Tuesday, April 2, 2013

Chill spills into a second day after the coldest April open of the past 20 years Monday


March-level temperatures are back. The problem is, it's April and temperatures ought to be warming---not reverting back to levels more typical of a month earlier. This development is just the latest in a string of unusual weather twists and turns which have characterized recent months here.

Chicagoans shiver through another day of 40s Tuesday but are casting a wishful eye toward the 60-degree readings predicted Thursday and the mid-60s which may occur here on Saturday.

Tuesday's predicted 44-degree peak reading comes on the heels of Monday's max of 41-degrees, a reading which made it the coldest April 1 here in 20 years.

At the Cell, Sox fans celebrated a 2 to 1 win over Kansas City in the team's chilliest opening day weather at home of the past 33 years. Only four other Sox home openers have been colder: 1907 (38-degrees); 2003 (39); 1905 (40) and 1980 (40).

Early March-level temps Tuesday belie the fact that April is Chicago's second-fastest warming month
  
April has historically been the city's second-fastest warming month. Its normal temperatures surge from 53-degrees on the first of the month to 65-degrees by April's close, falling just short of the 13-degree increase in "normal" daytime highs which occur in March.

Books close on a March ranked the coldest in 17 years
  
March 2013, a month in which Chicago's average temperature came in at 32.6-degrees, finished 31st-coldest of the 143 Marches on the books here dating back to 1871.
But, in a unusual twist on spring's typical temperature evolution trend as we move from winter to spring, March 2013 finished colder than December 2012's observed 36.1 degree average.

In more typical years, March ends up warmer---NOT COLDER---than December by 10.2-degrees!
Gain of more than an hour of daylight is behind April’s tendency to warm

Reduced to basics, the seasonal increase in temperature with which we're all familiar is driven by the sun.


Not only are its rays growing more direct as the sun tracks higher and higher across the sky each day, but days are continuing to lengthen---and will continue to do so in coming months. By April's close, this month will see sunshine pour down on the metro area an additional one hour and 16 minutes beyond the more than 3 additional hours which have been added since the area's shortest day which occurred as winter opened on Dec 21.

City’s 142-year observational record puts historic odds of a 70+ temp in the coming month at 99%; 80+degree odds at 56%  


More sunlight means improved chances for more frequent "warm" spells.
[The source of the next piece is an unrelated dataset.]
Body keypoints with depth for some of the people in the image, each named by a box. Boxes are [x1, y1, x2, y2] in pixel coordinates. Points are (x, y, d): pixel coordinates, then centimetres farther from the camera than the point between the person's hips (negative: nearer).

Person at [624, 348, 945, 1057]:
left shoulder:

Weather records here indicate 141 of the 142 Aprils for which we have official records---that's 99% of them--- have recorded a 70-degree or warmer high. At the same time, 80 of those 142 Aprils have generated an 80-degree or warmer reading, producing a historic probability of 56% that an 80°+ temp will occur before the end of this month.

15-month precipitation of 35.50" running 7”+ below normal here; predicted wet pattern in coming weeks could put a dent in that deficit

A wet pattern is being predicted in the 6 to 10 day and 8 to 14 day time frames by a series of global computer forecast models out of a suite of meteorological centers around the world. Not the least among these forecasts are predictions from the National Weather Service's "GFS" and "DGEX" models for significant rainfall next week.
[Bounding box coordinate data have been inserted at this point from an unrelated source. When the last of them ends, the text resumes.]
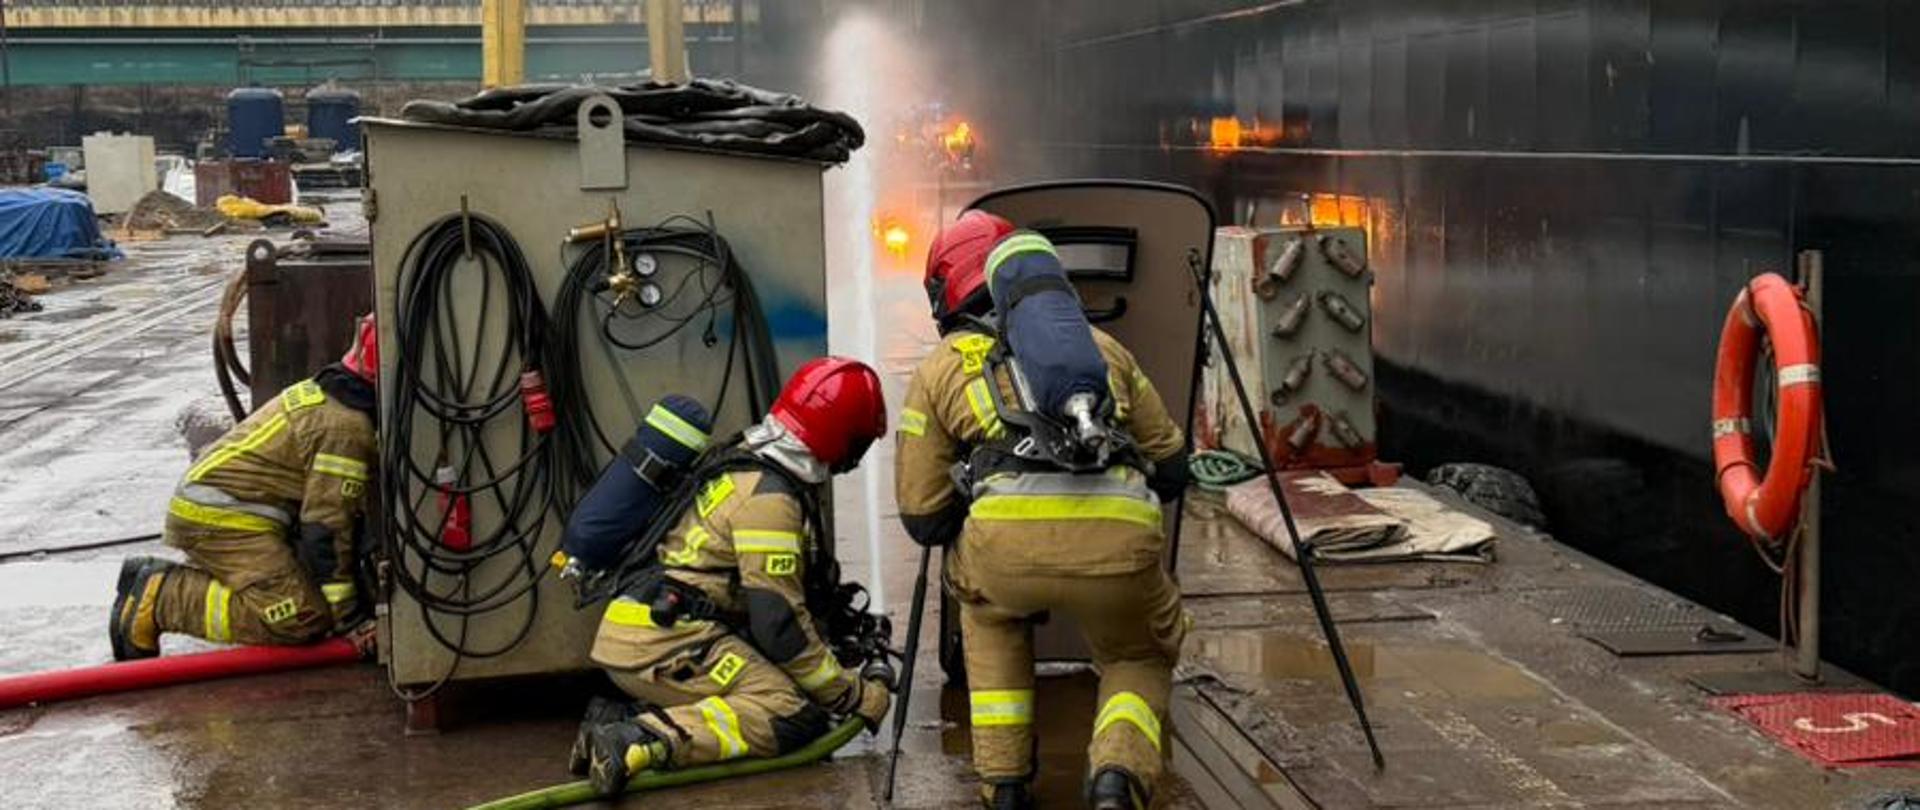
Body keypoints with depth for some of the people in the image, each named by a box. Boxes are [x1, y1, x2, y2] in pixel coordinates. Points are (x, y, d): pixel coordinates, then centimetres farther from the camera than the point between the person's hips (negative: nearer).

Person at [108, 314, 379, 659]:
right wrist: (344, 612, -11)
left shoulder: (322, 394, 16)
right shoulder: (346, 427, -16)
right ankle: (157, 599, -15)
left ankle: (151, 576, 14)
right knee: (302, 619, -21)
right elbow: (327, 523, -18)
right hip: (224, 519, -11)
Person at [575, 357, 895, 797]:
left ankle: (618, 718, -6)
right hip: (664, 641, -10)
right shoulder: (769, 497, -14)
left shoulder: (749, 465, 18)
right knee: (794, 713, -18)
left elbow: (777, 590, 27)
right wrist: (856, 696, -7)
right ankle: (640, 743, -29)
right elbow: (780, 623, -16)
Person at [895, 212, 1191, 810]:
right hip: (1123, 540, 1)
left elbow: (924, 520, 22)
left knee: (989, 615, 36)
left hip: (1007, 539, -1)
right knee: (1141, 659, 31)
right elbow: (1171, 469, 31)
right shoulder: (1097, 343, 30)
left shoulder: (939, 368, 24)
The swath of heavy precipitation is to fall on the broad area of the nation's Heartland still in the midst of drought.

Spring chill has slowed Lake Michigan-warming; water temps running 10-degrees behind a year ago

As a side-bar to our unseasonably chilly spring, Lake Michigan water temperatures are staging an abnormally slow seasonal temperature increase this year. The lake temperature off Chicago Monday was 41 degrees compared to 51 a year ago.